En bref
- Un tribunal allemand a statué que Suno avait enfreint les droits d'auteur en utilisant de la musique du catalogue de la GEMA sans licence.
- La décision exige des licences à la fois pour la formation des modèles d'IA et pour la musique générée par l'IA.
- Suno a déclaré qu'elle n'était pas d'accord avec la décision et envisage de faire appel.
Un tribunal allemand a statué contre la startup de musique IA Suno dans un procès pour droits d'auteur intenté par l'organisation de droits musicaux GEMA.
Selon un rapport de Variety, le tribunal régional de Munich a constaté que Suno avait violé la loi sur les droits d'auteur en utilisant de la musique du catalogue de la GEMA pour former ses modèles d'IA et en reproduisant des œuvres protégées sans licence. La décision exige que les entreprises d'IA obtiennent des licences pour l'utilisation commerciale du répertoire de la GEMA, couvrant à la fois la formation des modèles d'IA et la génération de musique.
Le procès portait sur six chansons, dont "Daddy Cool", "Rasputin", "Forever Young" et "Mambo No. 5". La GEMA a accusé Suno d'avoir formé son IA sur des chansons protégées par le droit d'auteur sans autorisation.
Dans un communiqué, Suno a déclaré avoir construit sa plateforme pour aider les gens à créer de nouvelles musiques, et non à reproduire des chansons existantes. La société a déclaré que la décision repose sur une mauvaise compréhension du fonctionnement de sa technologie et qu'elle étudie ses options juridiques.
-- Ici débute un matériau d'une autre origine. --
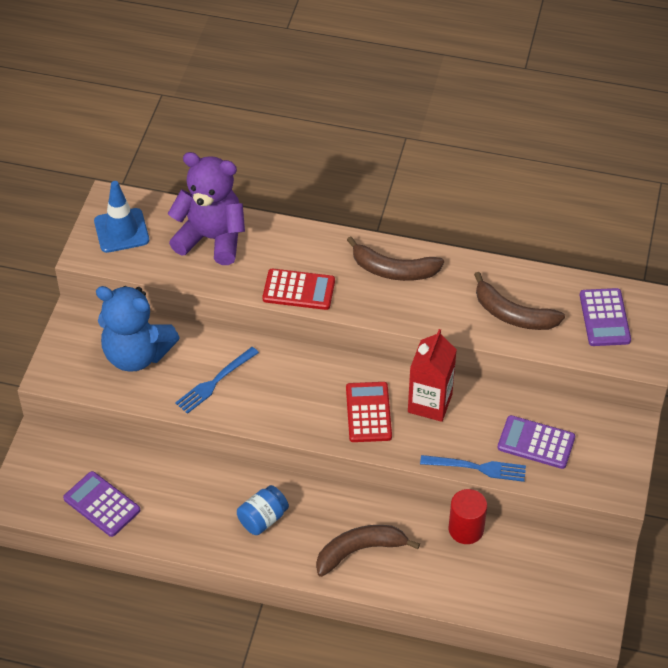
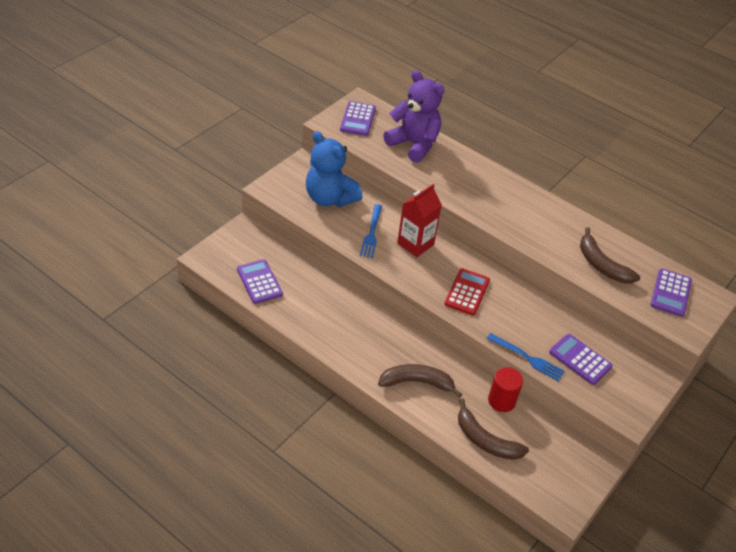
camera: 20 degrees right, 5 degrees down
blue traffic cone [94,181,149,253] -> purple calculator [340,101,376,136]
blue fork [175,347,259,414] -> blue fork turned 60 degrees counterclockwise [360,204,382,258]
blue jar [237,485,289,535] -> none
red calculator [262,269,335,310] -> none
brown banana [347,237,444,281] -> brown banana moved to [458,399,529,460]
red carton [408,329,457,422] -> red carton moved to [397,184,442,257]

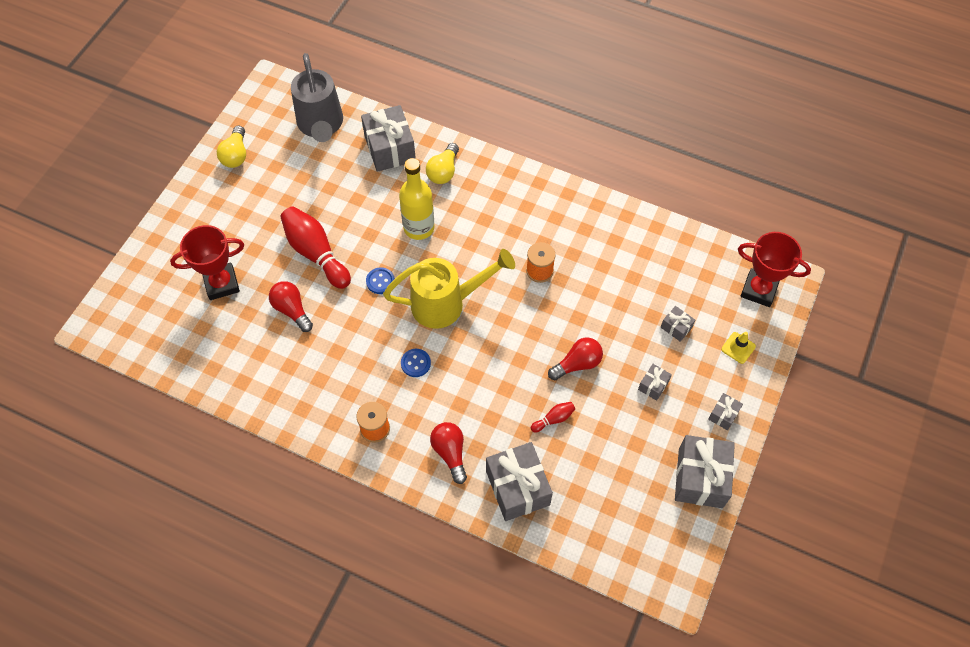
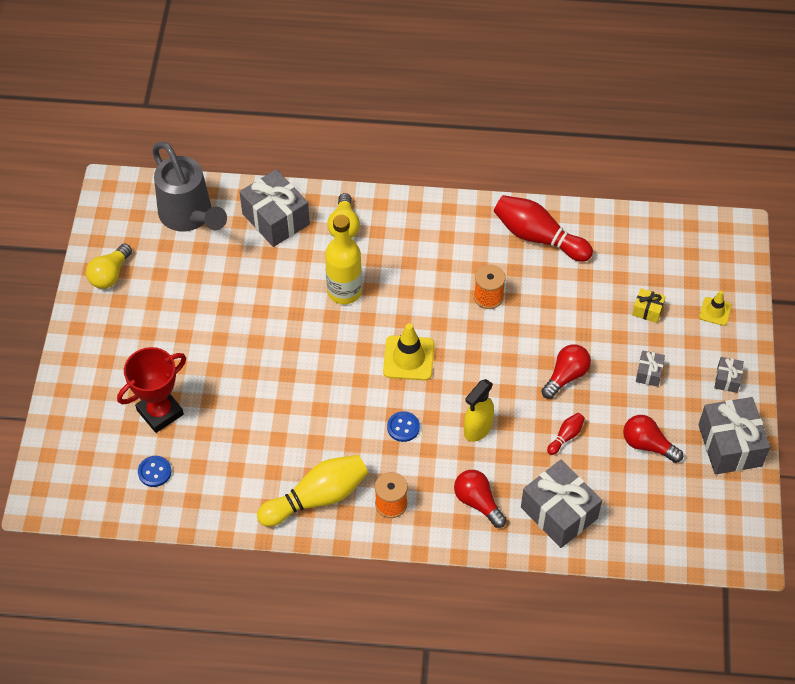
camera: 20 degrees left, 5 degrees down
yellow light bulb [217,126,246,168] -> yellow light bulb turned 45 degrees clockwise [86,243,132,289]
red light bulb [269,281,313,332] -> red light bulb moved to [623,415,683,463]
red bowling pin [280,206,351,289] -> red bowling pin moved to [494,195,593,262]
blue button [366,267,395,294] -> blue button moved to [138,456,171,487]
yellow watering can [383,249,515,329] -> yellow traffic cone [383,323,434,381]
grey gift [661,306,695,342] -> yellow gift [632,288,666,323]
red trophy [738,232,811,307] -> none
none -> yellow bowling pin [257,455,368,527]
none -> yellow spray bottle [464,379,494,442]

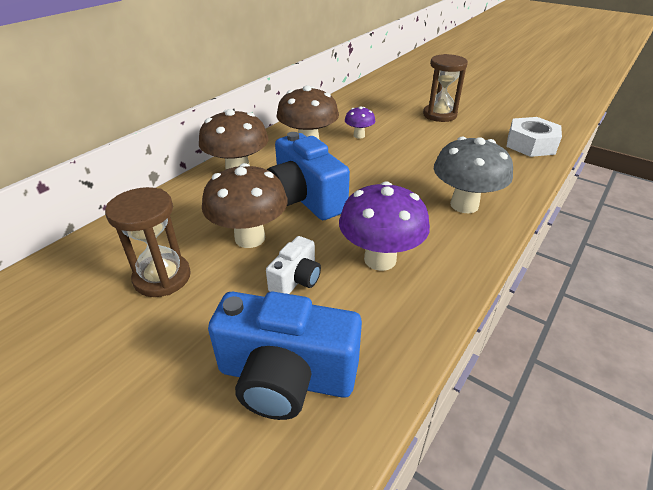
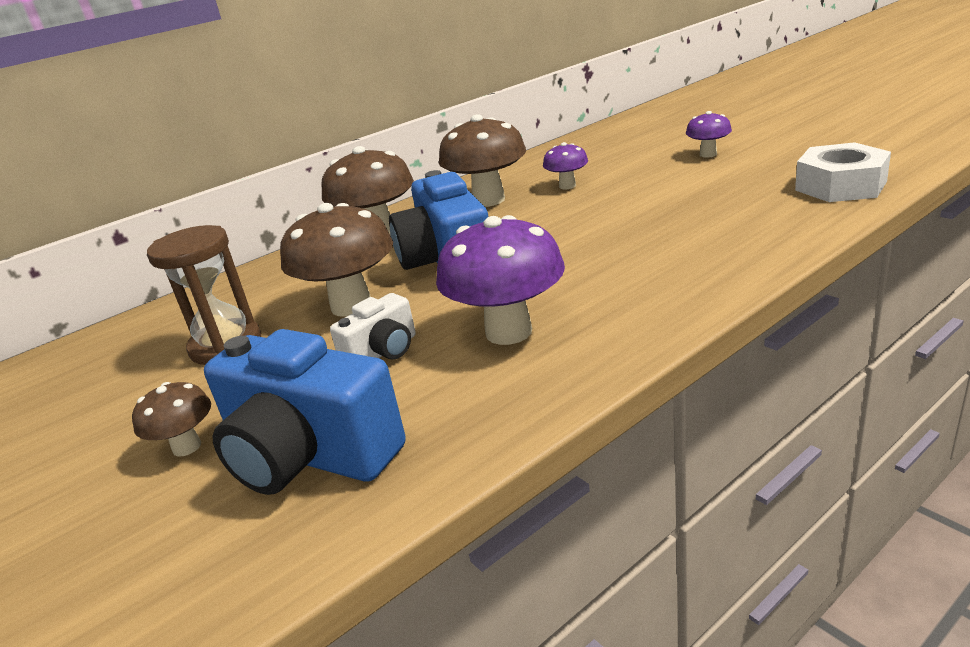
camera: 20 degrees right, 10 degrees down
brown hourglass [423,54,468,122] -> purple mushroom [686,111,732,158]
grey mushroom [434,137,513,213] -> none
none -> brown mushroom [132,382,211,457]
"Nos outils donnent aux gens la capacité de créer de nouvelles chansons, qu'ils soient des artistes de premier plan, des développeurs de produits, des auteurs-compositeurs utilisant nos outils dans leurs flux de travail ou des fans de musique de tous les jours", a déclaré Suno dans un communiqué. "Dès le début, nous avons formé nos modèles pour créer de nouvelles chansons, pas pour reproduire des chansons existantes, et nous avons intégré des protections dans notre plateforme. Nous ne sommes pas d'accord avec la décision d'aujourd'hui, qui repose sur une caractérisation fondamentalement erronée du fonctionnement de la technologie de Suno, de la manière dont elle est utilisée et de l'application du droit américain, et nous évaluons toutes les options disponibles, y compris un appel."
La décision intervient environ huit mois après que la GEMA a remporté une autre affaire de droits d'auteur contre OpenAI, dans laquelle un tribunal de Munich a statué que ChatGPT avait illégalement reproduit des paroles de chansons protégées par le droit d'auteur.
La décision intervient également alors que Suno fait face à un examen juridique croissant sur la manière dont elle a construit ses modèles d'IA.
Plus tôt ce mois-ci, un code source divulgué a montré que les données d'entraînement de la société comprenaient plus de 113 000 heures de YouTube Music, 62 000 heures de Pond5 et 12 000 heures de Deezer, soutenant les affirmations de l'industrie musicale selon lesquelles Suno a formé son IA sur des enregistrements protégés par le droit d'auteur sans autorisation, des allégations que Suno continue de contester devant les tribunaux.